(Extracted records)
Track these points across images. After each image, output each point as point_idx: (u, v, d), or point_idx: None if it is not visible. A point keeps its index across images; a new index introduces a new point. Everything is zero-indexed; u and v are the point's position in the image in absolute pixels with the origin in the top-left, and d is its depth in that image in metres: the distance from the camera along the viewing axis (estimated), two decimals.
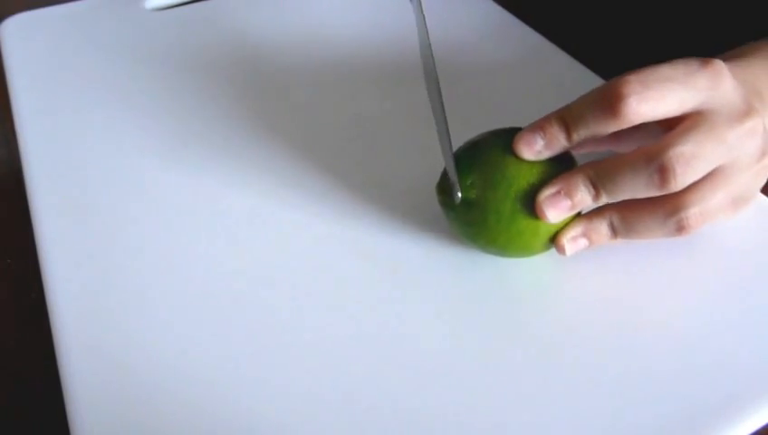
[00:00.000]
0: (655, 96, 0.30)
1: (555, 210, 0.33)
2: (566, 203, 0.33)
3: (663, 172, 0.30)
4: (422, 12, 0.38)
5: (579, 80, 0.51)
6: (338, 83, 0.51)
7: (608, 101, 0.30)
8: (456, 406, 0.31)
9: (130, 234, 0.39)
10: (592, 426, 0.31)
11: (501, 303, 0.36)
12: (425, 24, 0.37)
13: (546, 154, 0.33)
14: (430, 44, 0.37)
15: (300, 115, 0.48)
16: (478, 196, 0.34)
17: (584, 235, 0.34)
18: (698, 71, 0.31)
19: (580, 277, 0.36)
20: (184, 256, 0.38)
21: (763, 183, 0.35)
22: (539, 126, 0.33)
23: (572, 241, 0.34)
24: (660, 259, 0.37)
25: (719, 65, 0.31)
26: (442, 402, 0.31)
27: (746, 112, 0.32)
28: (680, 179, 0.30)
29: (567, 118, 0.32)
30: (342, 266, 0.37)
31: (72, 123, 0.47)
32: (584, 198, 0.33)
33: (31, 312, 0.38)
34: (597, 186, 0.32)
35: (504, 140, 0.34)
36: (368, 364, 0.33)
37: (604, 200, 0.33)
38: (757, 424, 0.31)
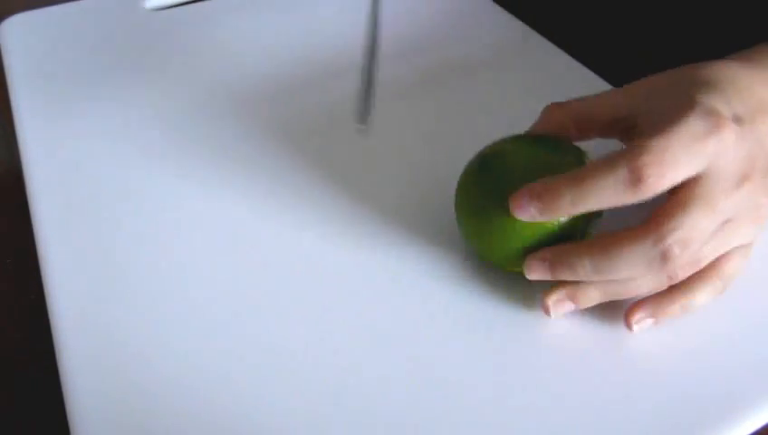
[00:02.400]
0: (671, 171, 0.30)
1: (537, 276, 0.34)
2: (548, 275, 0.33)
3: (664, 257, 0.31)
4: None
5: (578, 79, 0.51)
6: (341, 86, 0.51)
7: (629, 183, 0.30)
8: (458, 410, 0.31)
9: (130, 233, 0.39)
10: (593, 424, 0.31)
11: (503, 308, 0.36)
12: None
13: (545, 219, 0.32)
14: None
15: (301, 117, 0.48)
16: (490, 212, 0.34)
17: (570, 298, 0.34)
18: (709, 135, 0.30)
19: None
20: (184, 256, 0.38)
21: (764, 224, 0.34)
22: (542, 191, 0.32)
23: (558, 303, 0.34)
24: None
25: (729, 129, 0.31)
26: (446, 407, 0.31)
27: (743, 178, 0.31)
28: (680, 260, 0.31)
29: (579, 189, 0.31)
30: (345, 273, 0.37)
31: (71, 123, 0.47)
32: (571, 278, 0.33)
33: (31, 312, 0.38)
34: (592, 272, 0.32)
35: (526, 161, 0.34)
36: (370, 369, 0.33)
37: (597, 279, 0.33)
38: (756, 424, 0.31)
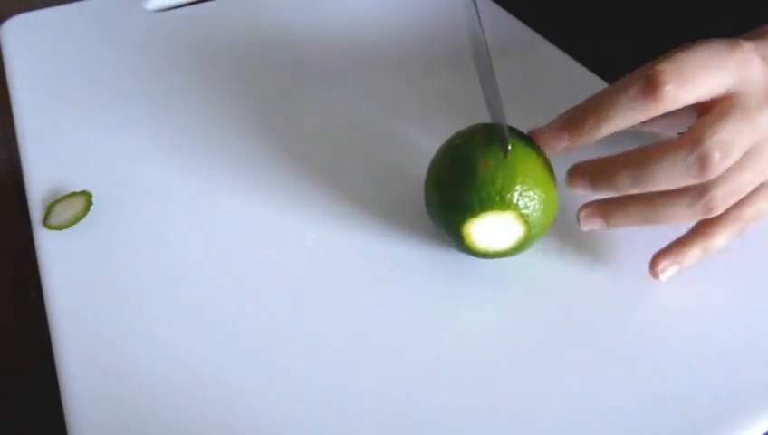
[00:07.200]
0: (692, 81, 0.30)
1: (580, 189, 0.33)
2: (589, 188, 0.33)
3: (703, 160, 0.30)
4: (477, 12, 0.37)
5: (576, 78, 0.51)
6: (339, 87, 0.51)
7: (645, 89, 0.30)
8: (452, 408, 0.31)
9: (130, 234, 0.39)
10: (593, 425, 0.31)
11: (496, 303, 0.36)
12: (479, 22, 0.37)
13: (574, 149, 0.33)
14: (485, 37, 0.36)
15: (303, 117, 0.48)
16: (452, 190, 0.34)
17: (602, 213, 0.34)
18: (729, 54, 0.30)
19: (570, 280, 0.36)
20: (183, 259, 0.38)
21: None
22: (566, 122, 0.32)
23: (588, 217, 0.34)
24: None
25: (748, 47, 0.31)
26: (440, 404, 0.31)
27: None
28: (720, 166, 0.30)
29: (599, 108, 0.31)
30: (343, 272, 0.37)
31: (72, 124, 0.47)
32: (624, 188, 0.32)
33: (31, 312, 0.38)
34: (630, 181, 0.32)
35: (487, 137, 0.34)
36: (366, 367, 0.33)
37: (636, 191, 0.32)
38: (760, 431, 0.31)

PROBLEM STATEMENT: Please quote exactly the run of lines that starts the entries and ends at the line containing "0: (655, 96, 0.30)", leaving out every picture.

SOLVED PROBLEM:
Track these points across images. After each image, output each point as point_idx: (u, v, d), or point_idx: None if it is not visible. A point keeps its index across images; a new index introduces a new point. Everything is zero-indexed; u and v are the point's position in the image in absolute pixels with the origin in the top-left, and d is its depth in that image in metres: the distance from the camera along the viewing axis (estimated), two decimals.
[00:00.000]
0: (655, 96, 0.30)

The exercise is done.